Yesi, bugünkü adıyla Türkistan şehri; Oğuz Han’ın hükümet merkezi menkıbelerine karışmış meşhur bir yerdi. Bilhassa Hoca Ahmed’in bu şehre izâfetle Yesevî lakabını alması, bu şehrin Türk âlemindeki tarihî ehemmiyetini bir kat daha arttırmıştı. Ahmed Yesevî Hazretleri; Sîr-Derya ve Taşkend çevresinde, Seyhun’un kuzeyindeki bozkırlarda yaşayan göçebe Türkler arasında güçlü bir nüfuza sahip olmuştu. Etrafına toplanan şahsiyetler, İslamiyet’e yeni girmiş, fakat inançlarında son derece samimi olan saf ve sâde Türklerdi. Herhangi bir medrese eğitimi alamamış, Arap ve Acem lisanlarına vukûfiyeti olmayan, din anlayışlarında yüzeysel bir yapıya sahip bulunan bu kitleler, onun ilgi odağı haline gelmişti. Ahmed Yesevî Hazretleri; Arap dilinde, Fars edebiyatında, medrese ilimlerinde mütehassıs bir şahsiyet olmasına rağmen, müntesiplerine anlayabilecekleri bir dille hitap etmiş, günün modasına uyarak Farsça eserler kaleme almak yerine Türkçe hikmetler söylemiştir. Arapça ve Farsça bilmeyen Türklere, tasavvufî zevki ve mânevî neşeyi Türk edebiyatının basit şekilleri, ahlâkî ve tasavvufî manzumeleri ile anlatmıştır.
Ahmet Yesevî Hazretleri, “Divan-ı Hikmet”i Arapça ve Farsça bilmesine rağmen çok sade bir Türkçe ile yazmıştır. Bu yüzden; O’nun “Hikmet” denilen bu eğitici sözleri, Türkistan Türkleri üzerinde büyük izler bırakmıştır. Bu hikmetli sözlerde şeriat erkânını ve tarikat âdablarını anlatmıştır. Ahmet Yesevi tekke edebiyatının da ilk temsilcisi idi. Bu vesileyle Anadolu’daki Türk edebiyatının yeşerip gelişmesine zemin hazırlamış, Yunus Emre gibi büyük şairlerin yetişmesine sebep olmuştur.

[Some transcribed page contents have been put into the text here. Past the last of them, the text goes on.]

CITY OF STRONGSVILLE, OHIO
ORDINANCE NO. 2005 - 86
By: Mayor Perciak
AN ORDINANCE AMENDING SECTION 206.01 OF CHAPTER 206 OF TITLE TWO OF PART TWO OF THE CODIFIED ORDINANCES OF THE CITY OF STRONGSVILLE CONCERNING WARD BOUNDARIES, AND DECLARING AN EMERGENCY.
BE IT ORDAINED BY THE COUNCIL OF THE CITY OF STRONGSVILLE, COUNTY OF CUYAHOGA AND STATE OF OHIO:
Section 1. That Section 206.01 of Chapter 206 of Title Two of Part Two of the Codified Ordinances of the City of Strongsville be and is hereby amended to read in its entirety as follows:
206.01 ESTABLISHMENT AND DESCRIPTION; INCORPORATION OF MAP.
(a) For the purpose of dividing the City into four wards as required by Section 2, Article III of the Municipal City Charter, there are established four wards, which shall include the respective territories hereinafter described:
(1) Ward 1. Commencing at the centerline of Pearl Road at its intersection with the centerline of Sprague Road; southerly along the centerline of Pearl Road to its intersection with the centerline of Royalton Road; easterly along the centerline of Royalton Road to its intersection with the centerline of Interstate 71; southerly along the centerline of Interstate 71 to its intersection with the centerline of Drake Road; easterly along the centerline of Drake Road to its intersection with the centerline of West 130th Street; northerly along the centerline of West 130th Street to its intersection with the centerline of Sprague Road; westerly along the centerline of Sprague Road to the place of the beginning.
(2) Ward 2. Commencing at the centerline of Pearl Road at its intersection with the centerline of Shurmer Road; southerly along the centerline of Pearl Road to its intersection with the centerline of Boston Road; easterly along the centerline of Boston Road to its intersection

Yesevî ocağında eğitimlerini tamamlayan genç-yaşlı binlerce Yesevî müridi, Türkistan’dan Balkanlara kadar uzanan bütün Türk yurtlarında Hoca Ahmed Yesevî’nin, saf ve sâde Türkçe ile söylenmiş “hikmet”lerini terennüm etmişler ve eski Türk inanışlarının kalıntılarını İslâmiyet’le uzlaştırmaya çalışan, dolayısıyla dînin emirlerini tam olarak yerine getiremeyen henüz yeni Müslüman olmuş insanlara; İslâm’ın sıcak, samimi, hoşgörü ve insan sevgisine dayalı, gerçek ve güzel yüzünü tanıtmışlardır. Böylece Hoca Ahmed Yesevî’nin Ehl-i Sünnet noktasındaki tavizsiz, tasavvufta şer’i şerife tam mutabık, samimi ve candan tavrı çok kısa sürede, bütün Türk illerine yayılmıştı.
Zâhirî ve batınî bütün ilimlerde derin bir âlim olan Ahmet Yesevî Hazretleri, günün büyük bölümünü ibadet ve zikirle geçirmekte, zamanının arta kalan diğer bir kısmında ise, talebelerine zahirî ve batınî ilimleri öğretmekte idi. Gününün kalan çok kısa bir bölümünde ise, alın teri ile geçimini sağlamak üzere, tahta kaşık ve kepçe yapıp, bunları satmakta idi.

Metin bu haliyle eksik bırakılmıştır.